Nymph in Greek mythology

In Greek mythology, Metope (/mᵻˈtoʊpiː/; Μετώπη) may refer to the following:

- Metope, the Arcadian naiad daughter of the river god Ladon, thus sister to Daphne. Her waters were near the town of Stymphalus in the Peloponnesus. She married the river god Asopus by whom she had several (either 12 or 20) daughters, including Aegina, Salamis, Thebe, Corcyra, Tanagra, Thespia, Cleone, Sinope, Peirene, Asopis, Ornea, Chalcis, Harpina and Ismene; and sons, including Pelagon (Pelasgus) and Ismenus. The question of the exact parentage of these children of Asopus is very vague.
- Metope, a daughter of the above Asopus in some accounts.
- Metope, consort of the river god Sangarius. Some say these were the possible parents of Hecuba. She may be identical or different from the above Metope.

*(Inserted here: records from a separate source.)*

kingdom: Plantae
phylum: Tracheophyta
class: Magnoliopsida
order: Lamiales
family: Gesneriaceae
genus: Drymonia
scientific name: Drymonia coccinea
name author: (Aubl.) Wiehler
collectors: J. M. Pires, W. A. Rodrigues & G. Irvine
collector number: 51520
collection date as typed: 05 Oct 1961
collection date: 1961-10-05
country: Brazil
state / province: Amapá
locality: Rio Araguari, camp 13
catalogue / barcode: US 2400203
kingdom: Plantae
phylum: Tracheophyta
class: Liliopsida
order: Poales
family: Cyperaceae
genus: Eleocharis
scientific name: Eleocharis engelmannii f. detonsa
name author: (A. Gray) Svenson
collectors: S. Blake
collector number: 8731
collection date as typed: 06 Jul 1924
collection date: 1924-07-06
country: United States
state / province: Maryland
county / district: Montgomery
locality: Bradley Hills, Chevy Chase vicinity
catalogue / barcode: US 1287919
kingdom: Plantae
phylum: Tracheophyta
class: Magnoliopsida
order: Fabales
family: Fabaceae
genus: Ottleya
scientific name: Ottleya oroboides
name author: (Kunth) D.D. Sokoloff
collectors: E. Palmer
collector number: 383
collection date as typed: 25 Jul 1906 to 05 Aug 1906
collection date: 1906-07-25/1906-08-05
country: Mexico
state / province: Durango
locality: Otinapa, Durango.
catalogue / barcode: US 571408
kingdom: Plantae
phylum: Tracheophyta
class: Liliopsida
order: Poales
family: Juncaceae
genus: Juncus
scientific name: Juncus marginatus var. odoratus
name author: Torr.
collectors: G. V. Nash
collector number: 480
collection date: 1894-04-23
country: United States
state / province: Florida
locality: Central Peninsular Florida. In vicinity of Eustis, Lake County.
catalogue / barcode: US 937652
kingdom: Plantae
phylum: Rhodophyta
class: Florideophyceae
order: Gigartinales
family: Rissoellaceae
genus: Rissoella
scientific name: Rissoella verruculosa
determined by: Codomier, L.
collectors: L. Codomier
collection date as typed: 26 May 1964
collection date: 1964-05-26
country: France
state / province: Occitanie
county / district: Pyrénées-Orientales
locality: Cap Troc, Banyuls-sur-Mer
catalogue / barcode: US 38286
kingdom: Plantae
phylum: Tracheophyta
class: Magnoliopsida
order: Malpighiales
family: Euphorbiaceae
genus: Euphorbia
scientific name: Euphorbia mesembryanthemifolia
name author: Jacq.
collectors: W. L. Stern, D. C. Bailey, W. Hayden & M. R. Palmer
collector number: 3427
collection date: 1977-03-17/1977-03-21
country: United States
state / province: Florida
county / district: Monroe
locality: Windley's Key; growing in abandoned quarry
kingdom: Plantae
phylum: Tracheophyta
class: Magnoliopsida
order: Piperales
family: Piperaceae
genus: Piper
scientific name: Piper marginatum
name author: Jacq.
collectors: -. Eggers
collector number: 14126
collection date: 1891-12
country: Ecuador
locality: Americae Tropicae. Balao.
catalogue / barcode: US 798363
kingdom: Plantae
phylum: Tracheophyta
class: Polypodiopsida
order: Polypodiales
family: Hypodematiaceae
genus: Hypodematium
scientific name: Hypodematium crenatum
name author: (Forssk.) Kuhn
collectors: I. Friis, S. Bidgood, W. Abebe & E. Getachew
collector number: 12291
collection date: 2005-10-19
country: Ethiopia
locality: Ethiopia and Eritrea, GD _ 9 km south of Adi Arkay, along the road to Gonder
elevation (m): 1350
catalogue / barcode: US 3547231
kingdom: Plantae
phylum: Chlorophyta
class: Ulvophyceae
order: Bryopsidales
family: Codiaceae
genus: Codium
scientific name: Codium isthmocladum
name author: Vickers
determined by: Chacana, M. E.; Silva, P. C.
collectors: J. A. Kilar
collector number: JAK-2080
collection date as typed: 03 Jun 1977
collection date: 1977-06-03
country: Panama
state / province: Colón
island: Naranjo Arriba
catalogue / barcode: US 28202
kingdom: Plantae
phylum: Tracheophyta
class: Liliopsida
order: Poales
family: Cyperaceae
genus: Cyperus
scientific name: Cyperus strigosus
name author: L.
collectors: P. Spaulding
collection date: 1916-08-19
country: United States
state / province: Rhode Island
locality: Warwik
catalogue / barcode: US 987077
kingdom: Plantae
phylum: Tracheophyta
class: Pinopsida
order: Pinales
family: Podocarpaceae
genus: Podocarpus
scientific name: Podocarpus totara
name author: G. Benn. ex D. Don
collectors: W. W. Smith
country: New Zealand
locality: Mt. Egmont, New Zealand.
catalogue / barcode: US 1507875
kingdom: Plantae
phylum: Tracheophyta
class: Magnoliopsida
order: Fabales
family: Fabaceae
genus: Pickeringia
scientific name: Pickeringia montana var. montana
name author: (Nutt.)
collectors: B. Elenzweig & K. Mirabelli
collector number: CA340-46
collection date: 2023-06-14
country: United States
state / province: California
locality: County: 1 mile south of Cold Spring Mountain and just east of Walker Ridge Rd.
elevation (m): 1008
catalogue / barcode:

- Metope, an Epirotan princess as the daughter of King Echetus. She had an intrigue with a lover and as a punishment her father mutilated the lover and blinded Metope by piercing her eyes with bronze needles. He then incarcerated her in a tower and gave her grains of bronze, promising that she would regain her sight when she had ground these grains into flour. Eustathius and the scholia on this passage call the daughter and her lover Amphissa and Aechmodicus (Αἰχμόδικος) respectively.